Interview de M. Silvio Marconi


Monsieur Silvio Marconi, aujourd’hui les Etats africains attendent beaucoup du tourisme culturel dans leur processus de développement. Quels sont selon vous, les enjeux et les défis de ce tourisme sur lequel ils fondent tout leur espoir ?

Le tourisme culturel, est sûrement l’une des possibilités de développement non pas seulement des Etats africains mais aussi de tous les pays du monde Dans les dernières 10 – 15 années, le tourisme culturel s’est beaucoup développé en Europe jusqu’à devenir en quelque sorte un mythe. Il a eu une résonance beaucoup plus grande de sa réalité. Même dans un pays comme l’Italie avec 41 sites classés patrimoine mondial de l’Unesco, le tourisme culturel ne fait que 20% du taux global du tourisme. Ce qui démontre que jusqu’aujourd’hui, il n’y a pas une bonne mise en valeur du patrimoine culturel, ni une utilisation adéquate des sites du patrimoine culturel et même des traditions culturelles parce que nous ne devons pas oublier que le patrimoine culturel, n’est pas seulement architectural, mais regroupe aussi la tradition, les nourritures, les fêtes, la chanson, la musique, la danse.
Donc à mon avis, le tourisme culturel est un défi. Ce n’est pas quelque chose de magique. Il ne constitue pas la solution mais l’une des solutions aux nombreux problèmes de nos pays. Lorsque je parle de défi, c’est parce qu’il y a des enjeux et des stratégies à bâtir. Autrement dit, sans stratégie pas de tourisme culturel. Je pense que le tourisme culturel, c’est le résultat d’un processus et dans ce cas spécifique des pays d’Afrique, c’est le résultat d’un processus qui bien sûr, nécessite la réhabilitation et la mise en valeur du patrimoine culturel. Il faut en un mot une approche transfrontalière, internationale et même intercontinentale parce que jusqu’aux prochaines cinquante années, il n’y aura pas un vrai marché de tourisme culturel à l’intérieur de l’Afrique. C'est-à-dire que les africains qui auront de l’argent pour faire du tourisme culturel seront très peu. Donc, le tourisme culturel africain doit s’appuyer sur le tourisme en provenance d’Europe, d’Amérique et d ’Asie.

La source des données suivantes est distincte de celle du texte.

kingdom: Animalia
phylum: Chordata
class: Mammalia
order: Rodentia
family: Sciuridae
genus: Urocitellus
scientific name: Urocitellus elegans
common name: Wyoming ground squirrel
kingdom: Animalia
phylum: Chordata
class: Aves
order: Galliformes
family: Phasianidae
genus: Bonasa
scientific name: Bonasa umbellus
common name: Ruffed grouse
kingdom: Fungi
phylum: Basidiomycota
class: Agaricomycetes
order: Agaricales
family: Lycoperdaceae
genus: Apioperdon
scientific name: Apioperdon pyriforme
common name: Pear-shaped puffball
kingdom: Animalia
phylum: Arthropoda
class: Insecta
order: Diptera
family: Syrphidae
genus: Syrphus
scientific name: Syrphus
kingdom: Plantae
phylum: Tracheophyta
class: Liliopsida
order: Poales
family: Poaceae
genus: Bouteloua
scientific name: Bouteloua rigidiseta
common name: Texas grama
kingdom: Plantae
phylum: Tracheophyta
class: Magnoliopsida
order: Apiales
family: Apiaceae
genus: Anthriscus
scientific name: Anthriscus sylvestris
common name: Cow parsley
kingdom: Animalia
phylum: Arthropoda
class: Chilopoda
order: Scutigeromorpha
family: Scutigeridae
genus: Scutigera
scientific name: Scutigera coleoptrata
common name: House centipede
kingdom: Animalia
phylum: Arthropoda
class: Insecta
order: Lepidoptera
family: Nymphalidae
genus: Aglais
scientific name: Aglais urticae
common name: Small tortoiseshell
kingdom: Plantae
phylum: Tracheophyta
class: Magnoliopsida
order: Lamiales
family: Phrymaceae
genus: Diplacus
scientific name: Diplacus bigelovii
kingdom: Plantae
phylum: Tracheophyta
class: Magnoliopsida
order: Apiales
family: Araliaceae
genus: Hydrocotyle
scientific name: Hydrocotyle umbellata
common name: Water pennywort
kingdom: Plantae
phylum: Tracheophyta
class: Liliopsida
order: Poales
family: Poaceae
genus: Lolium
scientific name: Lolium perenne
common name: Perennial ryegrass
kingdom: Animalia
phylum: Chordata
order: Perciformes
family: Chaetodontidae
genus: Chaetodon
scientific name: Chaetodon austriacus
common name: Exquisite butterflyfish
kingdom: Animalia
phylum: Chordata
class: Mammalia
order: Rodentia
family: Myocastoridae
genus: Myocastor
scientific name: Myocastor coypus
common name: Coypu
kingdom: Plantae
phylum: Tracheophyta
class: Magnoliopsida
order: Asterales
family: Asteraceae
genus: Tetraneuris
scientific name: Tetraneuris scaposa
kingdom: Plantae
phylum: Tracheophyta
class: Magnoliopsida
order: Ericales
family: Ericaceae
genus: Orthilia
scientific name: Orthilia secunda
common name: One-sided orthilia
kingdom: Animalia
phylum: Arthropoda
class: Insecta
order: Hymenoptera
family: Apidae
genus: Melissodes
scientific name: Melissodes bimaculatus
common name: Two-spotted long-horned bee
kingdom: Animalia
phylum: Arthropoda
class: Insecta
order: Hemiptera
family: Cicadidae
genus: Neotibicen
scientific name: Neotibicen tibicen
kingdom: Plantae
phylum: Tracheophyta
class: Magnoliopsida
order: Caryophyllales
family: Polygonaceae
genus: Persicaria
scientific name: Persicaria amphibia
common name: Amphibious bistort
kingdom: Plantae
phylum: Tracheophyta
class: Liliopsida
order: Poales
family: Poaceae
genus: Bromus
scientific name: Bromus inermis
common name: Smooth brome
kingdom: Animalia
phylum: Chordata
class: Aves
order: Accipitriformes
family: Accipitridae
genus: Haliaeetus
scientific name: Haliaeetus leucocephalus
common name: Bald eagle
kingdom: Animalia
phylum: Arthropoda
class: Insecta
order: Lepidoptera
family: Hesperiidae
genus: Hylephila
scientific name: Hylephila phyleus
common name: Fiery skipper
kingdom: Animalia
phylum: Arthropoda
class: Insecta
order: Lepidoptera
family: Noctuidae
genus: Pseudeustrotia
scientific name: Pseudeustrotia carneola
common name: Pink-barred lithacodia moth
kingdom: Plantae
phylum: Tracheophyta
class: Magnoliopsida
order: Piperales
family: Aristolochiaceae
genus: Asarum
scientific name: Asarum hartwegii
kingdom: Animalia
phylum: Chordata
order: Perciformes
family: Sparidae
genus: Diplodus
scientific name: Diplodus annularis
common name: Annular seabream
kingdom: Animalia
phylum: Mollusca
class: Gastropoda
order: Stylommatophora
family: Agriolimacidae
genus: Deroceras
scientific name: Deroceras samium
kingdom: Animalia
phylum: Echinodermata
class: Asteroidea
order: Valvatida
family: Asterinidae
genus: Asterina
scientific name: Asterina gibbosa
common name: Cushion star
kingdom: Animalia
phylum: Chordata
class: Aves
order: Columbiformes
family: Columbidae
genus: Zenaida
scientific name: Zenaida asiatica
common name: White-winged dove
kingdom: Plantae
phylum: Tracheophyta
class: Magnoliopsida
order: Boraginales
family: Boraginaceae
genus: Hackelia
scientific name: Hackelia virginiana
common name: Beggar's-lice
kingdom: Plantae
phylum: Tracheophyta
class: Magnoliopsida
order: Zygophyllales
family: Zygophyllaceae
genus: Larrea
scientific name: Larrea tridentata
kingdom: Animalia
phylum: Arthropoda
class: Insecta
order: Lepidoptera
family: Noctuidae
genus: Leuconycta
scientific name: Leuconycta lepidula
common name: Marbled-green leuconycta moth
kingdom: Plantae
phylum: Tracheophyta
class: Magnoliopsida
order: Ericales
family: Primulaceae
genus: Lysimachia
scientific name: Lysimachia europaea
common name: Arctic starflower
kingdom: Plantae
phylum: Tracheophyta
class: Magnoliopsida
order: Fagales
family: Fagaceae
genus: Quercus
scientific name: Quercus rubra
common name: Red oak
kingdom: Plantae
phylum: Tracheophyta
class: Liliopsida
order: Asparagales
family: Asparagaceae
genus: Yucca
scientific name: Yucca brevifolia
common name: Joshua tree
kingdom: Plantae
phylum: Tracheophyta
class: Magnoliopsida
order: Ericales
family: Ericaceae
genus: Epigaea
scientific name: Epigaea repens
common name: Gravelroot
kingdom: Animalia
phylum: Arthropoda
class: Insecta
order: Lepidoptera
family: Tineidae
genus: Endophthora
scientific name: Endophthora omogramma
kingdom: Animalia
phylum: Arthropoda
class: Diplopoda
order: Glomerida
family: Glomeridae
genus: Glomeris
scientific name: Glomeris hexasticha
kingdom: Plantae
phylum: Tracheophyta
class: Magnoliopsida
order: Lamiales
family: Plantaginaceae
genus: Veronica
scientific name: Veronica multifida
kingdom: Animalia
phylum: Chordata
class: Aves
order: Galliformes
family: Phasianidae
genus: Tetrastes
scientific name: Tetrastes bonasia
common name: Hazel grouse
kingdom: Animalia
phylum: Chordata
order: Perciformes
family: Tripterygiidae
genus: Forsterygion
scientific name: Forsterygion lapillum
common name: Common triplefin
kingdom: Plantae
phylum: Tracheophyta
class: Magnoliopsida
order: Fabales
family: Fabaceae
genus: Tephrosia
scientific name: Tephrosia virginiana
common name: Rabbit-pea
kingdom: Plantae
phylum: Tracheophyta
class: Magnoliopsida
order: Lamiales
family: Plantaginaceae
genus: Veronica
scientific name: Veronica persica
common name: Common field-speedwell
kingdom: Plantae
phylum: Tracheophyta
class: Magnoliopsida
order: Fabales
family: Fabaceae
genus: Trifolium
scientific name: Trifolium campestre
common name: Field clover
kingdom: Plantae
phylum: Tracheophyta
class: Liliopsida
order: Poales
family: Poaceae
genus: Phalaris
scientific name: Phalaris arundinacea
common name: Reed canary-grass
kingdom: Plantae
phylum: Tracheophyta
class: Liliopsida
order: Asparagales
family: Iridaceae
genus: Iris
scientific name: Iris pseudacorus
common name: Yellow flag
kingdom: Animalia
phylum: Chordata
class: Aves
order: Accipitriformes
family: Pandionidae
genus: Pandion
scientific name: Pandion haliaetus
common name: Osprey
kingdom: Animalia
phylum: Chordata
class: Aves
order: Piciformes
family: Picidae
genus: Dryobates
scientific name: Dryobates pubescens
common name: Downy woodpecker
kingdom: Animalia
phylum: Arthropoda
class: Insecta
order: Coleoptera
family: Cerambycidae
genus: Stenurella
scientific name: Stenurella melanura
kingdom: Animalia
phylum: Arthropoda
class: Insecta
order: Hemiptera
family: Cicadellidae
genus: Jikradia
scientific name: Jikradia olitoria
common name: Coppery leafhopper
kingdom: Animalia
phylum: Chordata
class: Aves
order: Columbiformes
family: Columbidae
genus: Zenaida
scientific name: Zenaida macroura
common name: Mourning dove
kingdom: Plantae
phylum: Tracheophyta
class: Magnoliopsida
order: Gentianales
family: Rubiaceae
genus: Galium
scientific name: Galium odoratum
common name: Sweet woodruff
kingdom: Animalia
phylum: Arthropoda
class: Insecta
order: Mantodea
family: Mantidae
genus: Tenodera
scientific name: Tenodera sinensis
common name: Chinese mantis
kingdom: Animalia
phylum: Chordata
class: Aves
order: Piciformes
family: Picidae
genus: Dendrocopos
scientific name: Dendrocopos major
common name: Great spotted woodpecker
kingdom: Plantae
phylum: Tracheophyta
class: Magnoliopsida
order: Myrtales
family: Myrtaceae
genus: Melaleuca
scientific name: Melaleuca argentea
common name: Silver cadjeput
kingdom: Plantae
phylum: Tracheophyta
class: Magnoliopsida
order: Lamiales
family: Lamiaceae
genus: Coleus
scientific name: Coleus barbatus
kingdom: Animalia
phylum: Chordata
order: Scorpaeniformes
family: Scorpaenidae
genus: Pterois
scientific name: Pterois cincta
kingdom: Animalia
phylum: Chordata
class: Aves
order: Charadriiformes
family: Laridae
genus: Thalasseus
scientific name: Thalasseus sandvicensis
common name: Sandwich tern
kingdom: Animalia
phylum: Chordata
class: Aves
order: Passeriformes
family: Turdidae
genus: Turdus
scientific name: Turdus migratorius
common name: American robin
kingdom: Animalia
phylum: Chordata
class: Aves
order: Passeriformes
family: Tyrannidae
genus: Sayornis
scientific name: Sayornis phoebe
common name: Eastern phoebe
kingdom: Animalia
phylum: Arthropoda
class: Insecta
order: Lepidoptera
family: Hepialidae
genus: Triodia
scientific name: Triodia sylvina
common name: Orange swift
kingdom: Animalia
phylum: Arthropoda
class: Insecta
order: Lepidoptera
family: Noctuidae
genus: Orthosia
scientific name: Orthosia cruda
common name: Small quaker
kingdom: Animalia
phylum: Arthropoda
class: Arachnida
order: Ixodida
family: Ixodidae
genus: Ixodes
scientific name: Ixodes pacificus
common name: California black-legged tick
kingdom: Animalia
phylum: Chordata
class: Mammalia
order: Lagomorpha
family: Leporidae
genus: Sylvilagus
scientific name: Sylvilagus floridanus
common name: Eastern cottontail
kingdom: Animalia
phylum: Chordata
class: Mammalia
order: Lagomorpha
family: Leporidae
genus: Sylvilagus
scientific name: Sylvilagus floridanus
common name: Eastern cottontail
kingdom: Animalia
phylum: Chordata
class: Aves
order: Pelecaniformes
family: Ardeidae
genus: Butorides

Et ce tourisme allochtone possède des modes opératoires différents parce que bien sûr pour un Afro-américain, un Hollandais ou un Japonais, l’intérêt pour un voyage en Afrique est complètement différent. Les Japonais n’ont rien ou très peu à avoir avec la culture africaine et l’histoire africaine. Donc aller en Afrique pour un touriste japonais dans le cadre du tourisme culturel et non du tourisme à la plage, doit lui être d’un intérêt spécifique et particulier. Il doit être par exemple archéologue, historien de l’art ou même être intéressé par l’ethno tourisme. Donc, il s’agira pour lui de connaître les autres cultures, de connaître l’Afrique de l’Ouest, l’Afrique de l’Est, etc. Pour les européens, il y a des personnes qui ont le même intérêt mais il faudra adjoindre finalement la relation dialectique, conflictuelle, cette relation d’exploitation que les Européens ont eue avec les Africains. Donc, quand nous parlons du tourisme culturel pratiqué par les Européens en Afrique, ce devra être un tourisme qui prenne en compte l’histoire des relations Afrique-Europe, Europe-Afrique. Il faudra également tenir compte de l’influence des cultures africaines sur l’Europe que la majorité des Européens ne connaît pas car promouvoir le tourisme africain signifie aussi promouvoir la connaissance de la culture africaine en Europe à travers ces réseaux anciens qui ont favorisé l’influence culturelle de l’Afrique sur l’Europe. Par exemple, l’Europe ne connaissait pas le tambour, le tambour vient d’Afrique. Toute la percussion en Europe vient d’Afrique. Il y a bien d’autres éléments qui viennent d’Afrique que les Européens ignorent. Je ne peux pas être passionné de connaître la musique africaine et les tambours africains, si je ne sais pas que tout cela vient d’Afrique. Alors, promotion du tourisme culturel européen en Afrique signifie promotion de la connaissance de l’Afrique en Europe.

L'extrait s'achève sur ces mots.